Storage Is Hard to Get Right
The storage industry is littered with failed companies, and most of these were focused on building a better general-purpose storage array. When this works, it can be a phenomenal success, as was the case of Data General, EMC, NetApp, Pure Storage, Infinidat, and lately VAST Data, but there are many more stories of failure. The world doesn’t actually want better storage, it wants better applications, and this is difficult to deliver with a storage array.
But storage is hard to “do” right. Just as many failed companies tried to build their own storage engine, only to realize that this seemingly-simple component is hard to get right. Some of the greatest application challenges are due to inefficient storage concepts that ignored decades of lessons well known among storage-focused engineers. Then even successful projects like Docker, Kubernetes, MySQL, and RocksDB spend years spinning their wheels to optimize fundamentally-wrong approaches to storage.
From LevelDB to RocksDB
Let’s take RocksDB as an example. This Facebook project is based on LevelDB from Google, an on-disk key-value store conceptually descended from their seminal Bigtable database system. Although LevelDB was a useful tool for Google, it was optimized for batch and sequential access on disks rather than today’s scale-out random-access microservices. Facebook forked LevelDB as RocksDB, with the stated goal of improving server workloads with parallel operations and features like backups and snapshots and database-style transactions.

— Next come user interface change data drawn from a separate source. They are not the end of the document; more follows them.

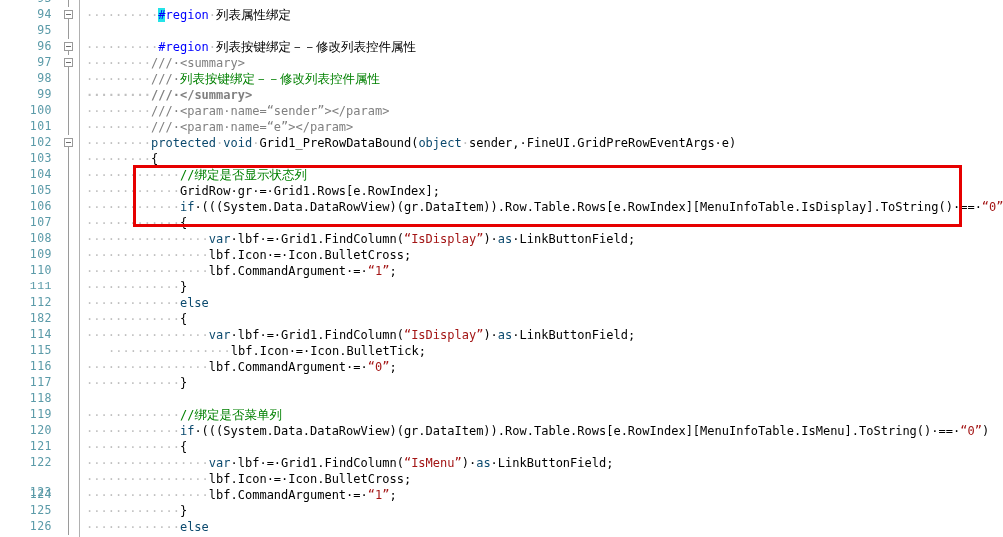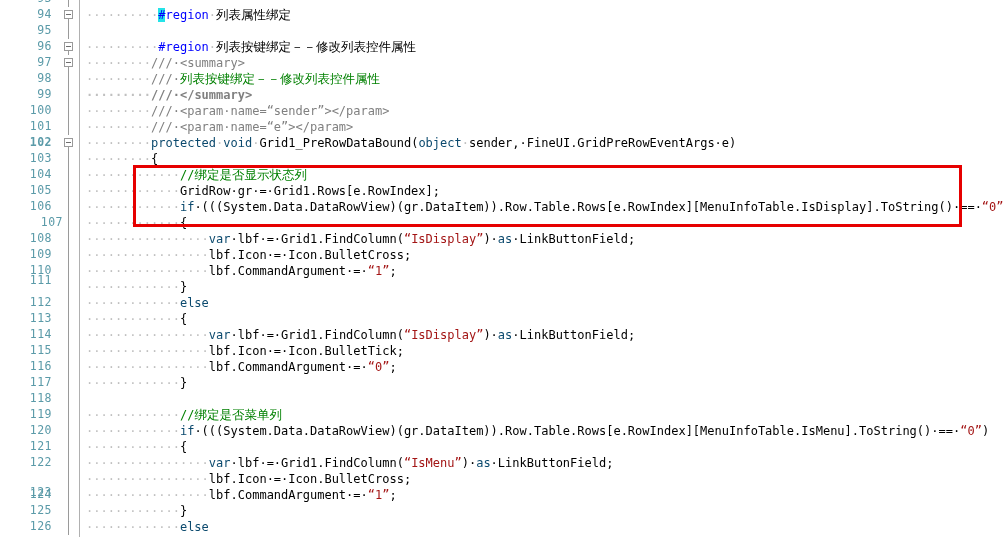--- a/index.html
+++ b/index.html
@@ -83,63 +83,63 @@
       <div class="code" style="top: 71px;"><span class="ws">·········</span><span class="cmgray">///·</span><span class="cm cjk">列表按键绑定－－修改列表控件属性</span></div>
       <div class="lnum" style="top: 87px;">99</div>
       <div class="foldline" style="top: 87px; height: 16px;"></div>
       <div class="code" style="top: 87px; font-weight: bold;"><span class="ws">·········</span><span class="cmgray">///·&lt;/summary&gt;</span></div>
       <div class="lnum" style="top: 103px;">100</div>
       <div class="foldline" style="top: 103px; height: 16px;"></div>
       <div class="code" style="top: 103px;"><span class="ws">·········</span><span class="cmgray">///·&lt;param·name=“sender”&gt;&lt;/param&gt;</span></div>
       <div class="lnum" style="top: 119px;">101</div>
       <div class="foldline" style="top: 119px; height: 16px;"></div>
       <div class="code" style="top: 119px;"><span class="ws">·········</span><span class="cmgray">///·&lt;param·name=“e”&gt;&lt;/param&gt;</span></div>
-      <div class="lnum" style="top: 135px; font-weight: bold;">102</div>
+      <div class="lnum" style="top: 135px;">102</div>
       <div class="foldbox" style="top: 138px;"></div>
       <div class="foldline" style="top: 147px; height: 4px;"></div>
       <div class="code" style="top: 135px;"><span class="ws">·········</span><span class="kw">protected</span><span class="ws">·</span><span class="kw">void</span><span class="ws">·</span><span class="">Grid1_PreRowDataBound(</span><span class="kw">object</span><span class="ws">·</span><span class="">sender,·FineUI.GridPreRowEventArgs·e)</span></div>
       <div class="lnum" style="top: 151px;">103</div>
       <div class="foldline" style="top: 151px; height: 16px;"></div>
       <div class="code" style="top: 151px;"><span class="ws">·········</span><span class="">{</span></div>
       <div class="lnum" style="top: 167px;">104</div>
       <div class="foldline" style="top: 167px; height: 16px;"></div>
       <div class="code" style="top: 167px;"><span class="ws">·············</span><span class="cm">//</span><span class="cm cjk">绑定是否显示状态列</span></div>
       <div class="lnum" style="top: 183px;">105</div>
       <div class="foldline" style="top: 183px; height: 16px;"></div>
       <div class="code" style="top: 183px;"><span class="ws">·············</span><span class="">GridRow·gr·=·Grid1.Rows[e.RowIndex];</span></div>
       <div class="lnum" style="top: 199px;">106</div>
       <div class="foldline" style="top: 199px; height: 16px;"></div>
       <div class="code" style="top: 199px;"><span class="ws">·············</span><span class="kw">if</span><span class="">·(((System.Data.DataRowView)(gr.DataItem)).Row.Table.Rows[e.RowIndex][MenuInfoTable.IsDisplay].ToString()·==·</span><span class="str">“0”</span></div>
-      <div class="lnum" style="top: 215px; padding-left: 11px;">107</div>
+      <div class="lnum" style="top: 215px;">107</div>
       <div class="foldline" style="top: 215px; height: 16px;"></div>
       <div class="code" style="top: 215px;"><span class="ws">·············</span><span class="">{</span></div>
       <div class="lnum" style="top: 231px;">108</div>
       <div class="foldline" style="top: 231px; height: 16px;"></div>
       <div class="code" style="top: 231px;"><span class="ws">·················</span><span class="kw">var</span><span class="">·lbf·=·Grid1.FindColumn(</span><span class="str">“IsDisplay”</span><span class="">)·</span><span class="kw">as</span><span class="">·LinkButtonField;</span></div>
       <div class="lnum" style="top: 247px;">109</div>
       <div class="foldline" style="top: 247px; height: 16px;"></div>
       <div class="code" style="top: 247px;"><span class="ws">·················</span><span class="">lbf.Icon·=·Icon.BulletCross;</span></div>
       <div class="lnum" style="top: 263px;">110</div>
       <div class="foldline" style="top: 263px; height: 16px;"></div>
       <div class="code" style="top: 263px;"><span class="ws">·················</span><span class="">lbf.CommandArgument·=·</span><span class="str">“1”</span><span class="">;</span></div>
-      <div class="lnum" style="top: 273px;">111</div>
+      <div class="lnum" style="top: 279px; font-family: Liberation Mono, monospace;">111</div>
       <div class="foldline" style="top: 279px; height: 16px;"></div>
       <div class="code" style="top: 279px;"><span class="ws">·············</span><span class="">}</span></div>
       <div class="lnum" style="top: 295px;">112</div>
       <div class="foldline" style="top: 295px; height: 16px;"></div>
       <div class="code" style="top: 295px;"><span class="ws">·············</span><span class="kw">else</span></div>
-      <div class="lnum" style="top: 311px;">113</div>
+      <div class="lnum" style="top: 311px;">182</div>
       <div class="foldline" style="top: 311px; height: 16px;"></div>
       <div class="code" style="top: 311px;"><span class="ws">·············</span><span class="">{</span></div>
       <div class="lnum" style="top: 327px;">114</div>
       <div class="foldline" style="top: 327px; height: 16px;"></div>
       <div class="code" style="top: 327px;"><span class="ws">·················</span><span class="kw">var</span><span class="">·lbf·=·Grid1.FindColumn(</span><span class="str">“IsDisplay”</span><span class="">)·</span><span class="kw">as</span><span class="">·LinkButtonField;</span></div>
       <div class="lnum" style="top: 343px;">115</div>
       <div class="foldline" style="top: 343px; height: 16px;"></div>
-      <div class="code" style="top: 343px;"><span class="ws">·················</span><span class="">lbf.Icon·=·Icon.BulletTick;</span></div>
+      <div class="code" style="top: 343px; margin-left: 22px;"><span class="ws">·················</span><span class="">lbf.Icon·=·Icon.BulletTick;</span></div>
       <div class="lnum" style="top: 359px;">116</div>
       <div class="foldline" style="top: 359px; height: 16px;"></div>
       <div class="code" style="top: 359px;"><span class="ws">·················</span><span class="">lbf.CommandArgument·=·</span><span class="str">“0”</span><span class="">;</span></div>
       <div class="lnum" style="top: 375px;">117</div>
       <div class="foldline" style="top: 375px; height: 16px;"></div>
       <div class="code" style="top: 375px;"><span class="ws">·············</span><span class="">}</span></div>
       <div class="lnum" style="top: 391px;">118</div>
       <div class="foldline" style="top: 391px; height: 16px;"></div>
       <div class="code" style="top: 391px;"></div>
       <div class="lnum" style="top: 407px;">119</div>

RocksDB is a huge improvement over LevelDB and other key value stores and has become ubiquitous in modern web scale applications. It is the embedded storage engine in Ceph BlueStore, Apache Flink, and Yugabyte and an alternative backend for Cassandra, MariaDB and MySQL, and MongoDB. And this makes it a key component of everything from Facebook and LinkedIn to Redis.
The success of RocksDB has become something of a liability, since its unique architecture poses a challenge to the underlying storage systems used by these applications. Much energy has gone into tuning and tweaking the storage beneath RocksDB, with relatively little success. Most users today simply throw money at the problem, using NVMe SSDs with plenty of bandwidth, rather than doing the hard work of getting great performance in their environment like Yugabyte. And storage vendors are pulling out their hair to tweak their arrays to improve RocksDB performance with little success.

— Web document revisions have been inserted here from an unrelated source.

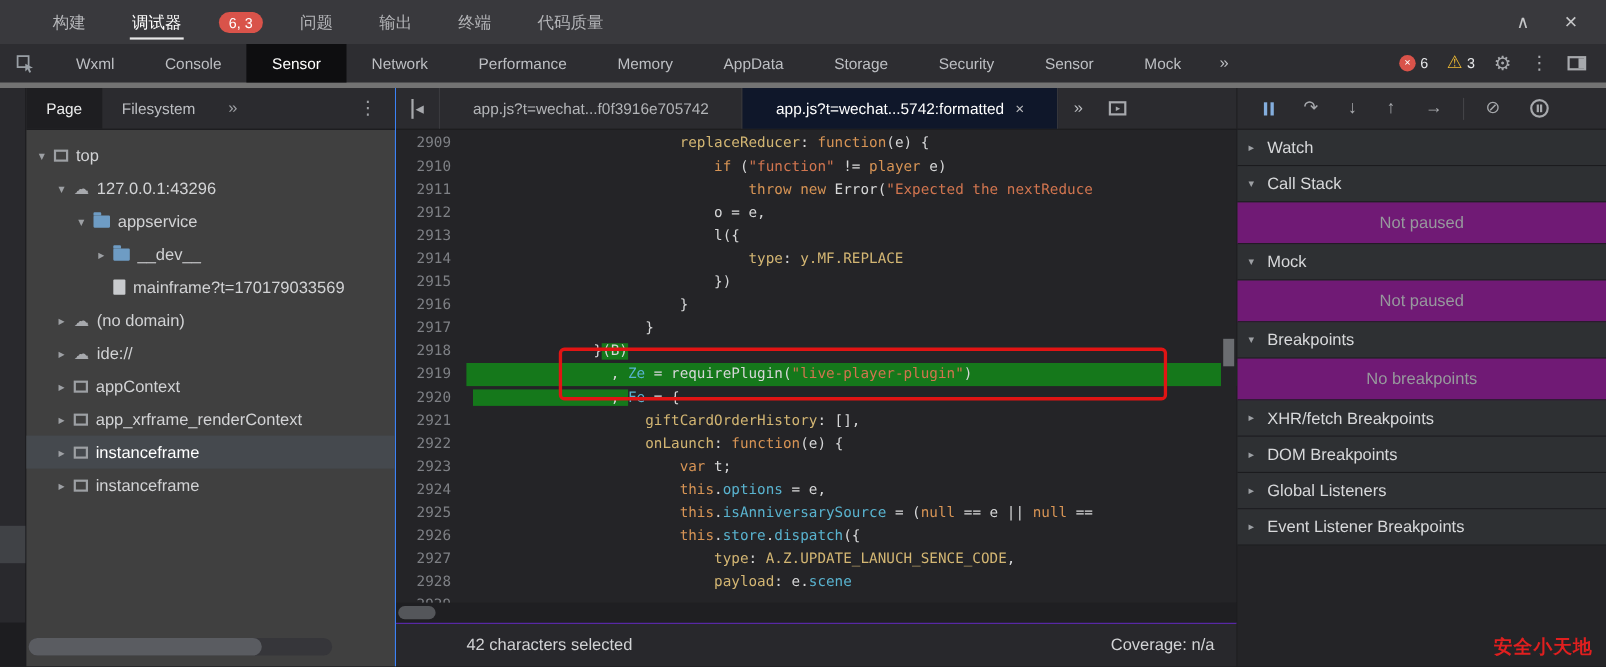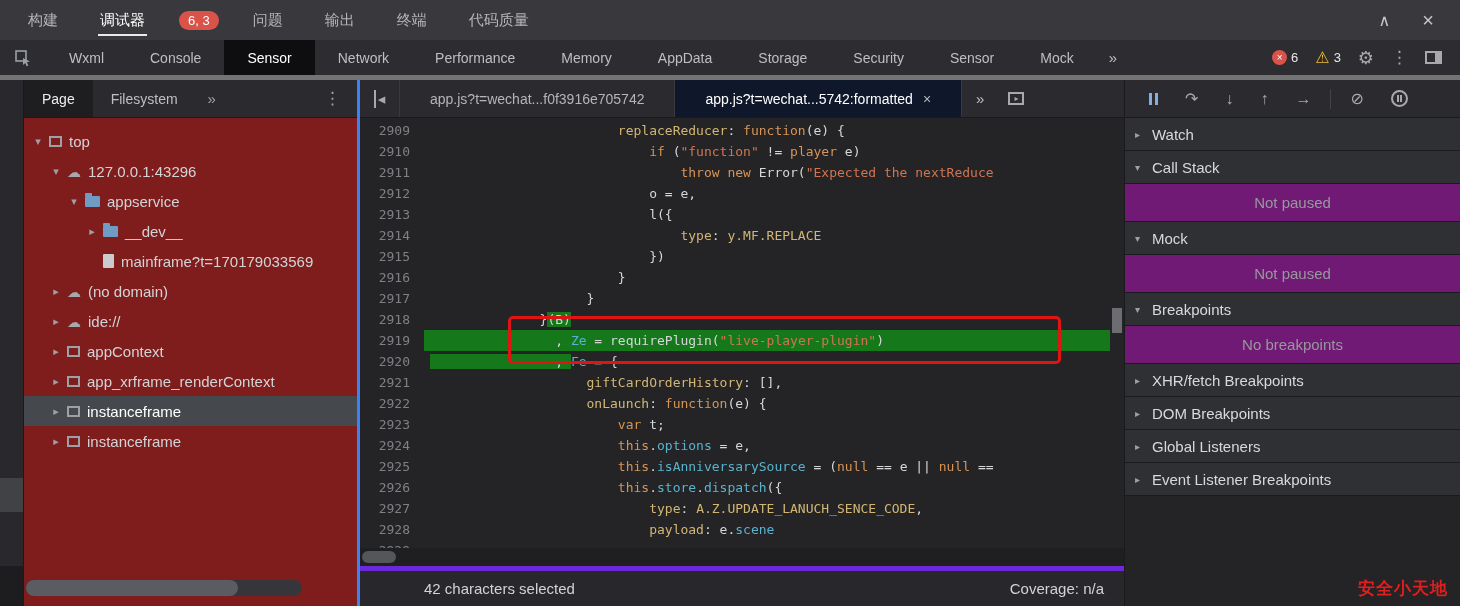--- a/index.html
+++ b/index.html
@@ -1,21 +1,21 @@
 <!DOCTYPE html>
 <html style="--green: #15781b; --annotation: #e11414; --badge-red: #d9534a; --warn: #f0bb33;"><head>
 <meta charset="utf-8">
 <style>
   *{box-sizing:border-box;margin:0;padding:0;}
   body{background:#151517;font-family:"Liberation Sans",sans-serif;}
   .app{position:relative;width:1460px;height:606px;background:#242427;overflow:hidden;color:#cfd0d2;}
 
   
   .titlebar{position:absolute;top:0;left:0;width:100%;height:40px;background:#39393d;display:flex;align-items:center;}
-  .tb-tabs{display:flex;align-items:center;height:100%;padding-left:12px;gap:10px;}
+  .tb-tabs{display:flex;align-items:center;height:100%;padding-left:32px;gap:10px;}
   .tb-tab{height:100%;display:flex;align-items:center;padding:0 16px;font-size:15px;color:#b4b5b8;position:relative;}
   .tb-tab.active{color:#ffffff;}
   .tb-tab.active::after{content:"";position:absolute;left:14px;right:14px;bottom:4px;height:2px;background:#e9e9e9;}
   .tb-badge{background:var(--badge-red);color:#fff;font-size:13px;border-radius:10px;padding:2px 9px;margin:0 8px;}
   .tb-controls{margin-left:auto;display:flex;align-items:center;gap:32px;padding-right:26px;color:#c6c7c9;}
   .tb-min{font-size:16px;} .tb-close{font-size:20px;}
 
   
   .toolbar{position:absolute;top:40px;left:0;width:100%;height:40px;background:#2d2d31;border-bottom:5px solid #737373;display:flex;align-items:center;}
   .inspect-btn{width:46px;display:flex;justify-content:center;align-items:center;}
@@ -31,21 +31,21 @@
   .gear{color:#a7a9ad;font-size:18px;} .dots{color:#a7a9ad;font-size:17px;}
   .dock-icon{width:17px;height:13px;border:2px solid #a7a9ad;position:relative;}
   .dock-icon::after{content:"";position:absolute;right:0;top:0;bottom:0;width:5px;background:#a7a9ad;}
 
   
   .leftstrip{position:absolute;left:0;top:80px;width:24px;height:526px;background:#29292d;border-right:1px solid #1a1a1d;}
   .ls-b1{position:absolute;top:398px;left:0;width:100%;height:34px;background:#404246;}
   .ls-b2{position:absolute;bottom:0;left:0;width:100%;height:40px;background:#1d1d20;}
 
   
-  .navigator{position:absolute;left:24px;top:80px;width:336px;height:526px;background:#7f1d1d;border-right:3px solid #3b82f6;}
+  .navigator{position:absolute;left:24px;top:80px;width:336px;height:526px;background:#404040;border-right:1px solid #3b82f6;}
   .nav-header{height:38px;background:#2b2b2f;border-bottom:1px solid #1a1a1d;display:flex;align-items:center;}
   .nav-tab{height:100%;display:flex;align-items:center;padding:0 18px;font-size:14px;color:#bdbfc3;}
   .nav-tab.active{background:#1e1e21;color:#eceded;}
   .nav-ovf{padding:0 12px;color:#9fa1a5;font-size:15px;}
   .nav-menu{margin-left:auto;padding-right:16px;color:#9fa1a5;font-size:17px;}
   .tree{padding-top:8px;font-size:15px;}
   .tree-row{height:30px;display:flex;align-items:center;color:#d2d3d5;white-space:nowrap;overflow:hidden;}
   .tree-row.selected{background:#45494e;color:#fff;}
   .tw{width:16px;flex:none;font-size:11px;color:#9da0a4;text-align:center;}
   .ti{flex:none;margin:0 7px 0 3px;display:inline-block;}
@@ -75,21 +75,21 @@
   .gut{width:64px;flex:none;text-align:right;padding-right:14px;color:#7e8085;}
   .cl-content{flex:1;white-space:pre;padding-left:6px;}
   .cl-content.hl{background:var(--green);}
   .sel{background:var(--green);}
   .tok-d{color:#d6d7d8}.tok-k{color:#d79455}.tok-s{color:#d1754f}.tok-p{color:#d3b673}.tok-v{color:#59b3cf}
   .red-annotation{position:absolute;left:148px;top:198px;width:553px;height:48px;border:3px solid var(--annotation);border-radius:5px;pointer-events:none;}
   .v-scroll{position:absolute;top:0;right:0;width:14px;height:100%;background:#242427;}
   .v-scroll .thumb{position:absolute;left:2px;top:190px;width:10px;height:25px;background:#6b6d71;}
   .h-scroll{height:18px;flex:none;background:#1f1f22;position:relative;}
   .h-scroll .thumb{position:absolute;left:2px;top:3px;width:34px;height:12px;background:#54565a;border-radius:6px;}
-  .ed-status{height:40px;flex:none;background:#28282c;border-top:5px solid #6d28d9;display:flex;align-items:center;justify-content:space-between;padding:0 20px 0 64px;font-size:15px;color:#d2d3d5;}
+  .ed-status{height:40px;flex:none;background:#28282c;border-top:1px solid #6d28d9;display:flex;align-items:center;justify-content:space-between;padding:0 20px 0 64px;font-size:15px;color:#d2d3d5;}
 
   
   .debugger{position:absolute;left:1125px;top:80px;width:335px;height:526px;background:#242427;}
   .dbg-toolbar{height:38px;background:#2b2b2f;border-bottom:1px solid #1a1a1d;display:flex;align-items:center;gap:27px;padding-left:24px;}
   .dbg-btn{display:flex;align-items:center;justify-content:center;color:#a7a9ad;}
   .dbg-btn.first{color:#84aede;}
   .ic-pause{display:inline-block;width:9px;height:12px;border-left:3px solid currentColor;border-right:3px solid currentColor;}
   .ic-pause.small{width:5px;height:7px;border-left:2px solid currentColor;border-right:2px solid currentColor;}
   .ic-circle{width:17px;height:17px;border:2px solid currentColor;border-radius:50%;display:flex;align-items:center;justify-content:center;}
   .glyph{font-size:16px;line-height:1;}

Speedb’s Next-Generation Data Engine
Speedb is taking a different approach. Rather than treating RocksDB as a black box to be worked around, they are building a replacement that incorporates the institutional knowledge of the enterprise storage industry. The company claims that SpeeDB (the product) delivers ten times the IOPS, 100 times the scalability, and 80% less resource utilization than RocksDB. And their solution is endorsed by Redis Ltd., which is rapidly adopting SpeeDB across their data platform.
The Speedb team (they appear to use a lower-case “db” when referring to the company) is made up of industry veterans with notable links to Infinidat, a respected alternative to the “big iron” storage solutions from Dell EMC, HPE, and Hitachi. The company was founded just a year ago and raised seed funding last November to get started. They came out of stealth yesterday and we expect that their profile will rise significantly based on the Redis solution.
Note: This product is unrelated to a genomics data project also named SpeeDB
Stephen’s Stance
In my position as Editor of Gestalt IT and organizer of the Tech Field Day events, I talk to lots of companies. Speedb reminds me of some of the most successful startups in that they are attacking an acute industry need (RocksDB performance) with credible technical skills. Rather than developing yet another storage array, Speedb is solving a critical challenge felt across a massive number of customers. SpeeDB (the product) seems to work, and I suspect that Speedb (the company) might too.